- _INPUT FOR THIS TASK_
※

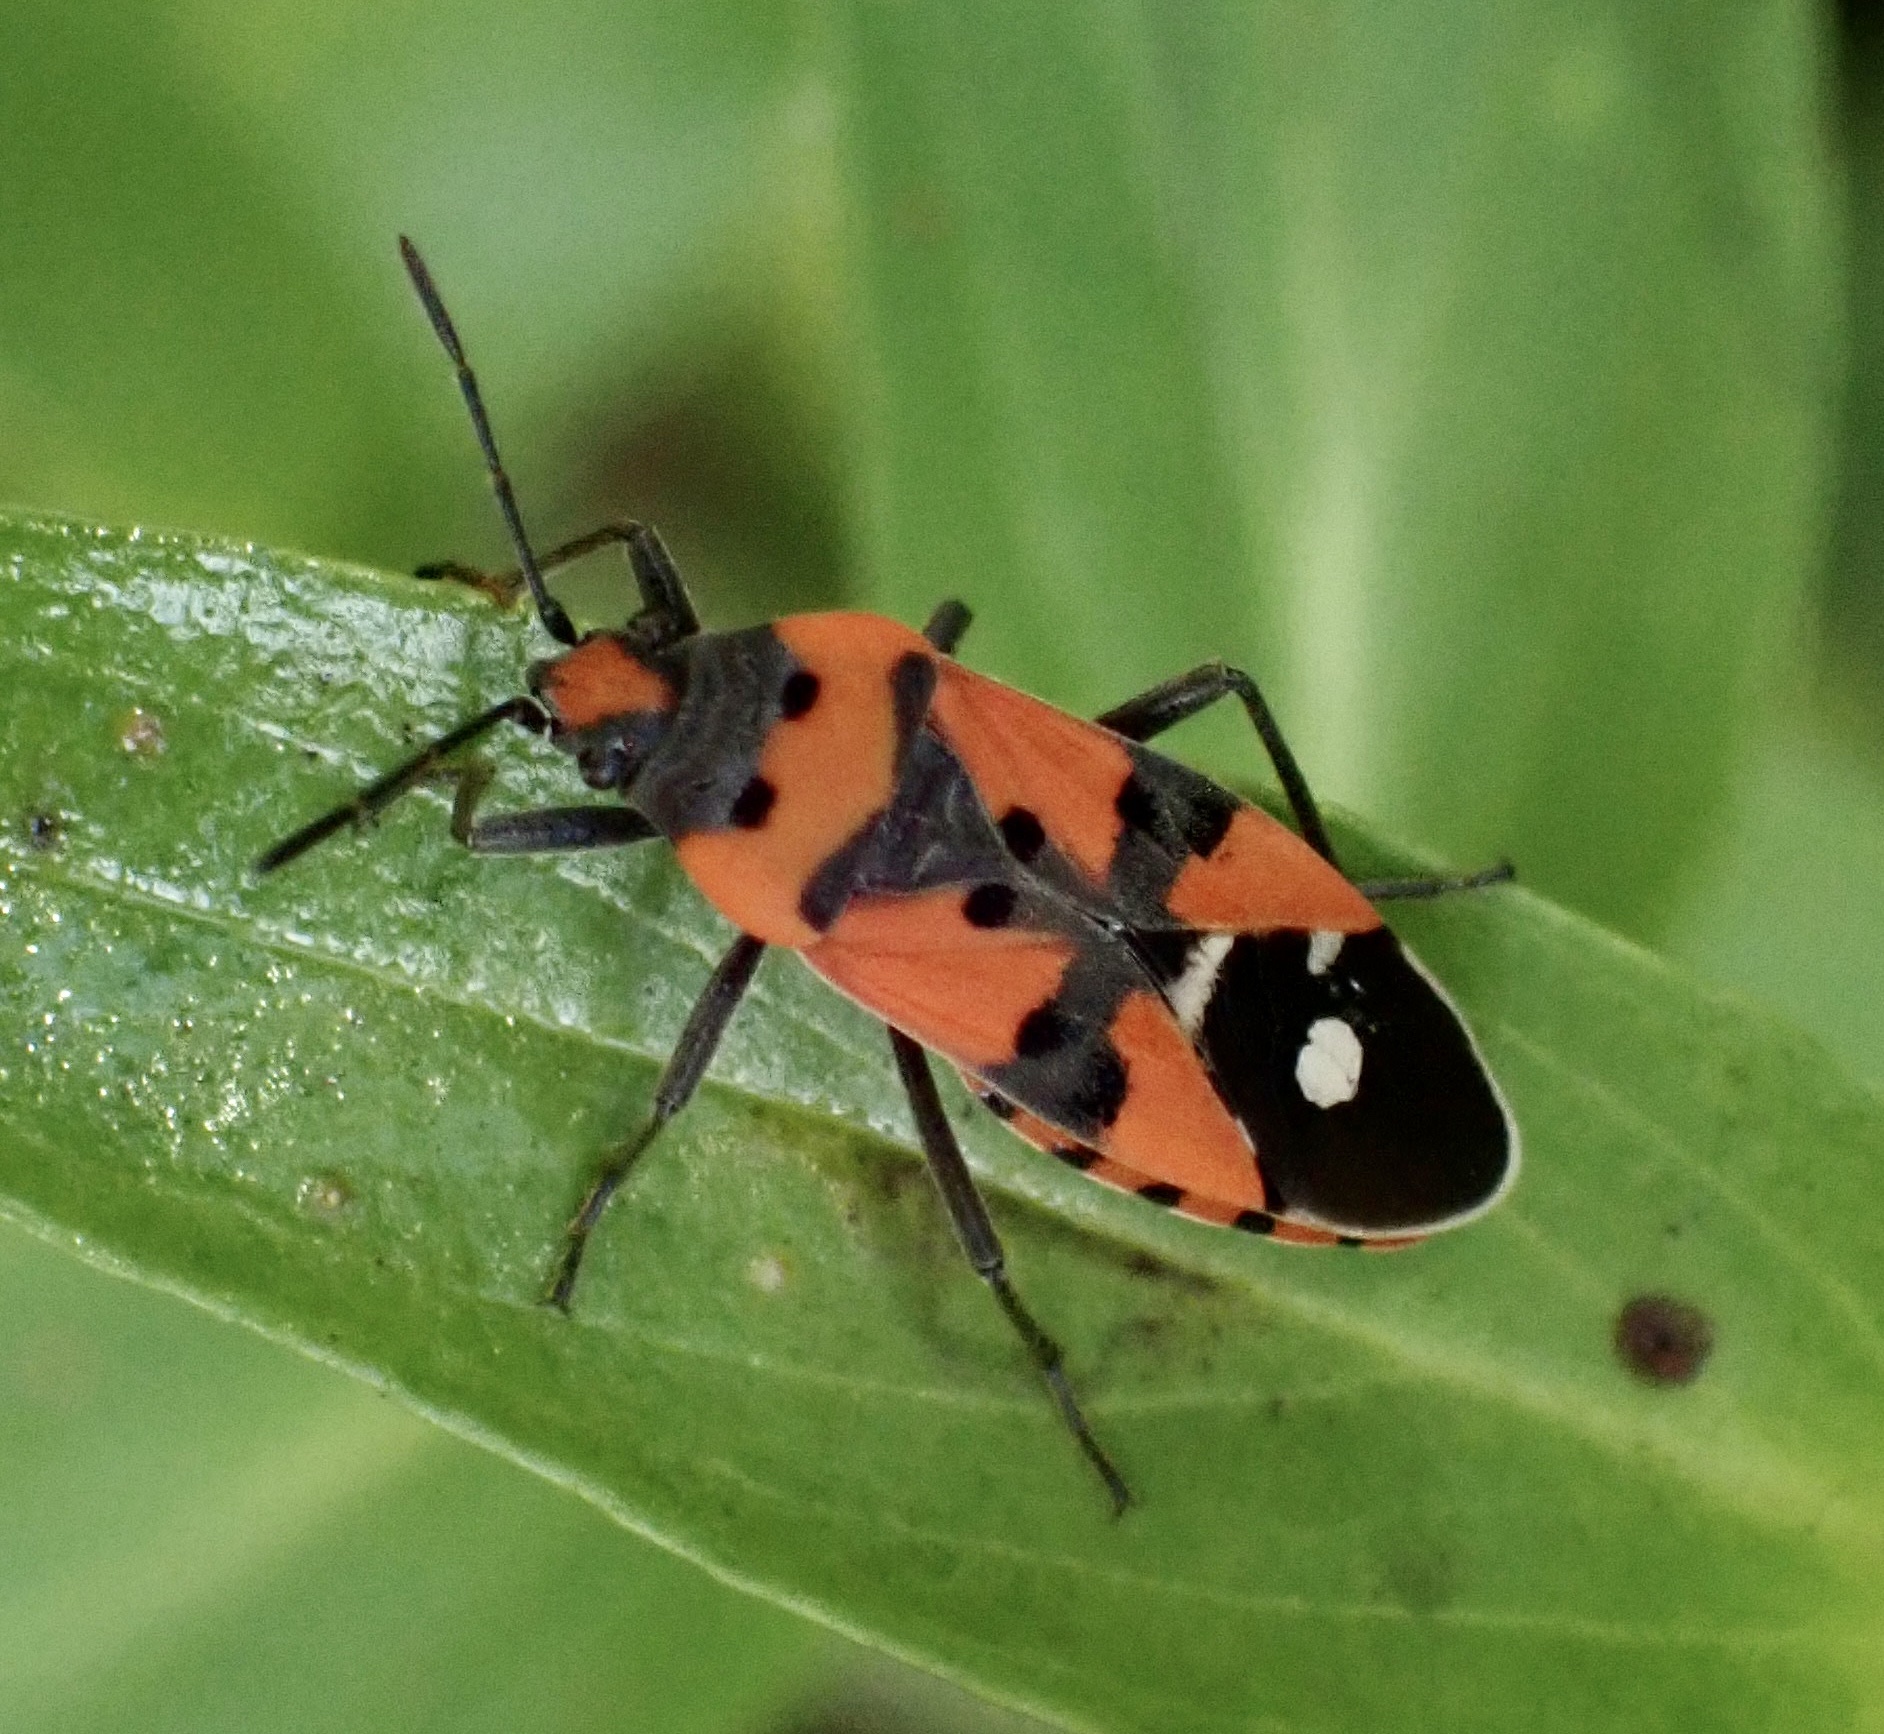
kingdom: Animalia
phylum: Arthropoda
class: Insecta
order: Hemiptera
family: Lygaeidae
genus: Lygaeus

※

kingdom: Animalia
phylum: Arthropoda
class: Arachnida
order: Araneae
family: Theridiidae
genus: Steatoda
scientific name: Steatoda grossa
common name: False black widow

※

- _REQUIRED WORK_
Edit the stretch from the line containing "class: Arachnida" through the line containing "common name: False black widow" so that "common name" becomes "vernacular name", leaving all else unchanged. Give only those lines.

- _RESPONSE TO THIS EXERCISE_
class: Arachnida
order: Araneae
family: Theridiidae
genus: Steatoda
scientific name: Steatoda grossa
vernacular name: False black widow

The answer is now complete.